The answer is 42; DNRC o-
Gur Hfrarg unf orpbzr fb shyy bs penc gurfr qnlf, abbar rira
erpbtavmrf fvzcyr guvatf yvxr ebg13 nalzber. Fnq, vfa'g vg?
 
Doug Semler said:
But List.clear doesn't do that. All it does is dereference whatever is
held in the list.

Iss actually more important on 64 bit machines, where references are twice
as long as 32 bits ....wouldn't a List<object> throw a OOM exception
twice as fast on that platform as on 32 bit just because of the "doubling
of size 2GB memory allocation" issue ????? I'll have to test this
monday......

On 64 bit Windows this throw twice as fast, references are 8 bytes now,
which means that you can't have more than ~268 Million references in the
List.
Note that you may have run out of physical memory long before you've reached
this number, the minimum object size on 64 bit is 24 bytes, which means that
a minimum of 6GB is needed to store the 268M objects.

Willy.
 
Note that you may have run out of physical memory long before you've reached
this number, the minimum object size on 64 bit is 24 bytes, which means that
a minimum of 6GB is needed to store the 268M objects.

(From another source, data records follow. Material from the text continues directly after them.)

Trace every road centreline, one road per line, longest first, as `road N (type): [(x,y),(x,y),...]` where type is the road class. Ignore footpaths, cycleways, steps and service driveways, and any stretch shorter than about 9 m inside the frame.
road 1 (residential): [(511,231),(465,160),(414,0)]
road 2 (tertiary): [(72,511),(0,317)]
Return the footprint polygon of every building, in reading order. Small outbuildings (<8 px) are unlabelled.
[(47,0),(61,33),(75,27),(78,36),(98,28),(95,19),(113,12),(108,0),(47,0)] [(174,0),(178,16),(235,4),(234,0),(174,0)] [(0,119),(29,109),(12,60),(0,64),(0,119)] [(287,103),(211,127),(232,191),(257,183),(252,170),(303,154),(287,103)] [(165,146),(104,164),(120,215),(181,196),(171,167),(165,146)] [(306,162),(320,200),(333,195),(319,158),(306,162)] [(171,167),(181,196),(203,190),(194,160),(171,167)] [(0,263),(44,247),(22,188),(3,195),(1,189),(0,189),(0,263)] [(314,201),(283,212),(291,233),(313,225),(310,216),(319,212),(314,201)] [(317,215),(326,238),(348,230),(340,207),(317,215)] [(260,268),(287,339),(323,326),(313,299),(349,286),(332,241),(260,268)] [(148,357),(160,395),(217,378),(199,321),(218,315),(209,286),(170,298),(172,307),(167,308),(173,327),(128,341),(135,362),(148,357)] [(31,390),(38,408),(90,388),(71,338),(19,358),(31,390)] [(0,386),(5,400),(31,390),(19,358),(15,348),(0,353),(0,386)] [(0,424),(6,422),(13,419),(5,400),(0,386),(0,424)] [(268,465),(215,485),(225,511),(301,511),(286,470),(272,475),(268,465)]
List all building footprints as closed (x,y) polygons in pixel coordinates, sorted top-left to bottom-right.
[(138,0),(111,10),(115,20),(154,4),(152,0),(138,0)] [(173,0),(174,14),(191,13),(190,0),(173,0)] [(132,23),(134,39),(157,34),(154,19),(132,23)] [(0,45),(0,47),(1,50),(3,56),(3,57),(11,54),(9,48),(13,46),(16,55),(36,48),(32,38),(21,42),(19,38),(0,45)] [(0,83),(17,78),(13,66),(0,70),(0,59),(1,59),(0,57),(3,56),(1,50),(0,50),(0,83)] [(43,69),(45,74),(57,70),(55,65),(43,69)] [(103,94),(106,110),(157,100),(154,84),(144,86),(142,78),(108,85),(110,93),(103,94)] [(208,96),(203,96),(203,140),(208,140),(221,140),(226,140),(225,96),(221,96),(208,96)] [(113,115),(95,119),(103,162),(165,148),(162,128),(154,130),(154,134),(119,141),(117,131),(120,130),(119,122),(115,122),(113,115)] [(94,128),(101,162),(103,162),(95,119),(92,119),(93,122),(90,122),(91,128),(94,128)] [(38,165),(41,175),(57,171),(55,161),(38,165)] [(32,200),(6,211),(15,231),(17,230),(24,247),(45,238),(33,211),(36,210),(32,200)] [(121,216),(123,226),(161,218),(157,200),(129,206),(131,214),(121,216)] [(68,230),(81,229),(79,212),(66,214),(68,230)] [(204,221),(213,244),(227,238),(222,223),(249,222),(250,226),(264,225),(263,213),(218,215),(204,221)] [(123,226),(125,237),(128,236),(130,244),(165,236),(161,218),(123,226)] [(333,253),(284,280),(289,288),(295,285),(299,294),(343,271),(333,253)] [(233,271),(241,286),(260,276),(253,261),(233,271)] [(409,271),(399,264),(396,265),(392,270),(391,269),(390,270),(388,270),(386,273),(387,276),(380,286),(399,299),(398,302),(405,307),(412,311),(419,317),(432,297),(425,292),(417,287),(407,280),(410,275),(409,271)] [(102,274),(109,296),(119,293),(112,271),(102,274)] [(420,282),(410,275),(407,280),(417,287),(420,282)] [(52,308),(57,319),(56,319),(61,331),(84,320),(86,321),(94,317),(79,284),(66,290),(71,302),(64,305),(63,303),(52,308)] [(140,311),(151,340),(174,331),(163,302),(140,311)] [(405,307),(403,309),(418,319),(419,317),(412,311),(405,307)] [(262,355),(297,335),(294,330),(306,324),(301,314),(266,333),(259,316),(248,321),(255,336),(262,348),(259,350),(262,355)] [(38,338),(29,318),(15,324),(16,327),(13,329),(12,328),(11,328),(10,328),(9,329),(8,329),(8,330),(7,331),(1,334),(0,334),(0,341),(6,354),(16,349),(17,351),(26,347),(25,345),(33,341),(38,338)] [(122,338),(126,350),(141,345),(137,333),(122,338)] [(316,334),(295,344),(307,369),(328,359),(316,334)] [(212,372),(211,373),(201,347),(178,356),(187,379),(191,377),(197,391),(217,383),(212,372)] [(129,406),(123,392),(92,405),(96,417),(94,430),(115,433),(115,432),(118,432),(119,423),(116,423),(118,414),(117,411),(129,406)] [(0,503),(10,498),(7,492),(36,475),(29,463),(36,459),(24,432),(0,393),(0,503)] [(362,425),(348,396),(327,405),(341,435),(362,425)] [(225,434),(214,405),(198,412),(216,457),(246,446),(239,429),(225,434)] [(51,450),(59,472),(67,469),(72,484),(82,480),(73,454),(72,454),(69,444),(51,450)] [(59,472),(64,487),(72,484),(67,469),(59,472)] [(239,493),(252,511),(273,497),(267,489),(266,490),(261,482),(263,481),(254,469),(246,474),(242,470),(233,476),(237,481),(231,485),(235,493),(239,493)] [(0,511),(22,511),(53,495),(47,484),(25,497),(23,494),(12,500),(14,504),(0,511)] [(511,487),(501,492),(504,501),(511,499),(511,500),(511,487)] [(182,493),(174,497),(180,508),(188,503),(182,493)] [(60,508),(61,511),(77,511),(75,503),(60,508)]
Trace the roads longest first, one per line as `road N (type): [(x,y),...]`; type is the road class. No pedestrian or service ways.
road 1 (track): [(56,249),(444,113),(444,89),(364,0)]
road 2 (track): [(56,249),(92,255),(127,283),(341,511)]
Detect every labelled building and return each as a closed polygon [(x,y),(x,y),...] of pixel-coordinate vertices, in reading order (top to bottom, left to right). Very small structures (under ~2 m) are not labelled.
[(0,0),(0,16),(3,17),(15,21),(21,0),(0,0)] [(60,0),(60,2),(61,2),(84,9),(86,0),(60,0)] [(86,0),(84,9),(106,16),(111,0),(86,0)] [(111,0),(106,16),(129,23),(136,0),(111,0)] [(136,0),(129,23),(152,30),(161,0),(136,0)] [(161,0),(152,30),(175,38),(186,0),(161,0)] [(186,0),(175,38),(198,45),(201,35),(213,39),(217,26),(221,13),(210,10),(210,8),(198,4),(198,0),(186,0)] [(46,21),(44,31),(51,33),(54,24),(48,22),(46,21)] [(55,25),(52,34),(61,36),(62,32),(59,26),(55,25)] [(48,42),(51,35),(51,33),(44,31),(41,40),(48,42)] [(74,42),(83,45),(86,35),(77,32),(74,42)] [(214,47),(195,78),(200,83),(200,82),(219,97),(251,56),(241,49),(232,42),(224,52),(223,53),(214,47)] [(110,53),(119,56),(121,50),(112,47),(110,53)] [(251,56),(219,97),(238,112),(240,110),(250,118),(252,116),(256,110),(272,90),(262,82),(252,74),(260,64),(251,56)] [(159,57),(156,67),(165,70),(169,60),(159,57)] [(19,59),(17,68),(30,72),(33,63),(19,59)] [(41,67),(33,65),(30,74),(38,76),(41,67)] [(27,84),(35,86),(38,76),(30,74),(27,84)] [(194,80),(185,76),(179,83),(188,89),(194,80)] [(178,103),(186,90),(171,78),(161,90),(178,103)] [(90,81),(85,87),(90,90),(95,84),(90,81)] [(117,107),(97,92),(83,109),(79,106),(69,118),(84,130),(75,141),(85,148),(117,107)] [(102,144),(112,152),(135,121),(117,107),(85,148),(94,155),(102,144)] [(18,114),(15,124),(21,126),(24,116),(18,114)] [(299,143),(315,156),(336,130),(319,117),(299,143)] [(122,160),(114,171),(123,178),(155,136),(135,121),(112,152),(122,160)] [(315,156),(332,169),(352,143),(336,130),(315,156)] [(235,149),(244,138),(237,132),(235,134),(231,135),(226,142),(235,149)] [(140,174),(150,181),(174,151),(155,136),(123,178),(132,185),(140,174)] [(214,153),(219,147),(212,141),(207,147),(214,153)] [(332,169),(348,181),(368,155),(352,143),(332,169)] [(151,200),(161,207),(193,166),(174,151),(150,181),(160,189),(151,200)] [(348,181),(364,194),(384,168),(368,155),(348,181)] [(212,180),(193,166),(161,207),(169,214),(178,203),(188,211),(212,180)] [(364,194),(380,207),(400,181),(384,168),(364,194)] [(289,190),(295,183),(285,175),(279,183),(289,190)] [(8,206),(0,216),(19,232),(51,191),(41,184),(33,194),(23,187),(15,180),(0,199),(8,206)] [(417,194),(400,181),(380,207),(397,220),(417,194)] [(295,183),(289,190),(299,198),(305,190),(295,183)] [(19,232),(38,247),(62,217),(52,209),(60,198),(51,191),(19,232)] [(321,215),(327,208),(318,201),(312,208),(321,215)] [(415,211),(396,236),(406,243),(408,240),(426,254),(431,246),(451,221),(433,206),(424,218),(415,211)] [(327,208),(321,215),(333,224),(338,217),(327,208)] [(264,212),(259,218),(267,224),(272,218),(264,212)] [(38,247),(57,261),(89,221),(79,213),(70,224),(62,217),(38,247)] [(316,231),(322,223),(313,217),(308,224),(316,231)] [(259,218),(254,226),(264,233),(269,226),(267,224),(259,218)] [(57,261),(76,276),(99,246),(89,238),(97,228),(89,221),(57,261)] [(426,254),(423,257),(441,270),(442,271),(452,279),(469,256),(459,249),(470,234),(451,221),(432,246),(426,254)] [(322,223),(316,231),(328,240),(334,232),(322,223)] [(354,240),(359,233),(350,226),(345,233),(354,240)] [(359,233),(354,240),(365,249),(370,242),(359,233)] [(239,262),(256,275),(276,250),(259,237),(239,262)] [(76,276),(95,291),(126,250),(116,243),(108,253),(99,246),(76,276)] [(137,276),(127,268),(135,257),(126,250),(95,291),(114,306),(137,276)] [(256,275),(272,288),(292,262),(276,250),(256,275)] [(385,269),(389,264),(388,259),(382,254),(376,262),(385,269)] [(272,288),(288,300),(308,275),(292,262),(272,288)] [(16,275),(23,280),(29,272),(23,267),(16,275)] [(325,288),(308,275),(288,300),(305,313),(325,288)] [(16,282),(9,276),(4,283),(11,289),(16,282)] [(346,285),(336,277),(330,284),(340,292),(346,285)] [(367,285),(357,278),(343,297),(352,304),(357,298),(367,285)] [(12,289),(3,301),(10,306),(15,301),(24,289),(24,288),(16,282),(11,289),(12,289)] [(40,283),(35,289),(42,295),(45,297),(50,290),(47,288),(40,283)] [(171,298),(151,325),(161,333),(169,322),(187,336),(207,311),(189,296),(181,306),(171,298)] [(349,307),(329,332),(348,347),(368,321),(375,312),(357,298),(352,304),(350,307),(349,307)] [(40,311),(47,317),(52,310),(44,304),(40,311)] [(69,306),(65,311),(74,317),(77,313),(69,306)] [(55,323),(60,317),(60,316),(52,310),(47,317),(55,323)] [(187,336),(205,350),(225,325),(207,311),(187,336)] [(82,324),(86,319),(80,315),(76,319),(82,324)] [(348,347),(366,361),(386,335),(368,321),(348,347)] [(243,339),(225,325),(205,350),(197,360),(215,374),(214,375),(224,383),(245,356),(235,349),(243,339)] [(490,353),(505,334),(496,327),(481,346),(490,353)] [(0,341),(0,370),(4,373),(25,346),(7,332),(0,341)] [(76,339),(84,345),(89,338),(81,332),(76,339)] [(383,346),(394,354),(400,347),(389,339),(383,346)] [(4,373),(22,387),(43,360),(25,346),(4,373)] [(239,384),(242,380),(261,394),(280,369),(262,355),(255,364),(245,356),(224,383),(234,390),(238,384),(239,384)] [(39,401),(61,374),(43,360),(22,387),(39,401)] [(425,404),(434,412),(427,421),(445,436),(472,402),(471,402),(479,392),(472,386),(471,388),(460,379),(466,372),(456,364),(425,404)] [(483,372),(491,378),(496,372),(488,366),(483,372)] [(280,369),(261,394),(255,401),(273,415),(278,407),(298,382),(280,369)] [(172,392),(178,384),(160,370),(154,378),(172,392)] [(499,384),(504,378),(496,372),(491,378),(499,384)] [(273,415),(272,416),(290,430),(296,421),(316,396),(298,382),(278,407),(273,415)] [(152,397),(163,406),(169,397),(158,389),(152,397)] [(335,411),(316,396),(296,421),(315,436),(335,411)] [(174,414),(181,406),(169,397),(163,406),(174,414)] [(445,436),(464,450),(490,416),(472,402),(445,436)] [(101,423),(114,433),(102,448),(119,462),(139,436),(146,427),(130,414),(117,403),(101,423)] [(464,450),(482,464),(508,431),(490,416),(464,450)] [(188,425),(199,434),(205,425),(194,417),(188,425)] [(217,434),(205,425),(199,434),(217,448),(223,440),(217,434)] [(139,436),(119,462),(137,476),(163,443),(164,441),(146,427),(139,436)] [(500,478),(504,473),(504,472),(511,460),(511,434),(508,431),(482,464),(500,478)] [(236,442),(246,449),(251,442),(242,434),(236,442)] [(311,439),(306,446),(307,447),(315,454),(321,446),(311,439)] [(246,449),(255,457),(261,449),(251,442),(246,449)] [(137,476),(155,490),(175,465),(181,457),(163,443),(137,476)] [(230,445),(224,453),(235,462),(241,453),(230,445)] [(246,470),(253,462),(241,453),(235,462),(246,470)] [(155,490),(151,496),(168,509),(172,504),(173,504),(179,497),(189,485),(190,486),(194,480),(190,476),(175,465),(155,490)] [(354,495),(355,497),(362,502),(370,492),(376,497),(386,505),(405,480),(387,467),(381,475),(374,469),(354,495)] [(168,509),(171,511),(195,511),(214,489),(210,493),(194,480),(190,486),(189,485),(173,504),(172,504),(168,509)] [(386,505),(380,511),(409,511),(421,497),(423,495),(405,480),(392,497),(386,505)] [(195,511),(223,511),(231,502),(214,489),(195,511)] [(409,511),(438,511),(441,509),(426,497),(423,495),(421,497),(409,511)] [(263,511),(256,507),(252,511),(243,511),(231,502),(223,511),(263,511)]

Only if each reference is to a different object. You may well have a
list which only has references to 10 *distinct* objects, but still has
a length in the millions.

I'm not saying this is a common scenario, of course :)
 
Jon Skeet said:
Only if each reference is to a different object. You may well have a
list which only has references to 10 *distinct* objects, but still has
a length in the millions.
Absolutely right.
I'm not saying this is a common scenario, of course :)

I would suggest a design revision if I had to deal with this :)

Willy.
 
Peter Duniho said:
Why doesn't List.Clear() have to clear the items? If it doesn't,
reference types will still be referenced and can't be garbage collected.

It doesn't need to zero each pointer, just make the whole mess unreachable.
It does that by clearing its reference to the entire array of pointers --
O(1), not O(N).
 
Jon Skeet said:
Only if each reference is to a different object. You may well have a
list which only has references to 10 *distinct* objects, but still has
a length in the millions.

I'm not saying this is a common scenario, of course :)

Sounds like Flyweight pattern to me, so maybe not all that uncommon.
 
But List.clear doesn't do that. All it does is dereference whatever is
held in the list.

I would hope it doesn't *dereference* any list entries. I think I know what
you meant (cease referencing), but that isn't what "dereference" means.
 
It doesn't need to zero each pointer, just make the whole mess unreachable.
It does that by clearing its reference to the entire array of pointers --
O(1), not O(N).

It doesn't do that though - it clears the existing array (and keeps
it), rather than just "forgetting" about the array.
It *could* either create a new array with the same capacity or
possibly just reset the capacity to 0, either way forgetting about the
old array, but it happens not to: it calls Array.Clear (specifying its
current size as the number of items to wipe out - so calling
List<T>.Clear twice in a row is quicker the second time).

Jon
 
Sounds like Flyweight pattern to me, so maybe not all that uncommon.

Using flyweights isn't uncommon - I'd suggest that having lists with
millions of such entries is reasonably uncommon though.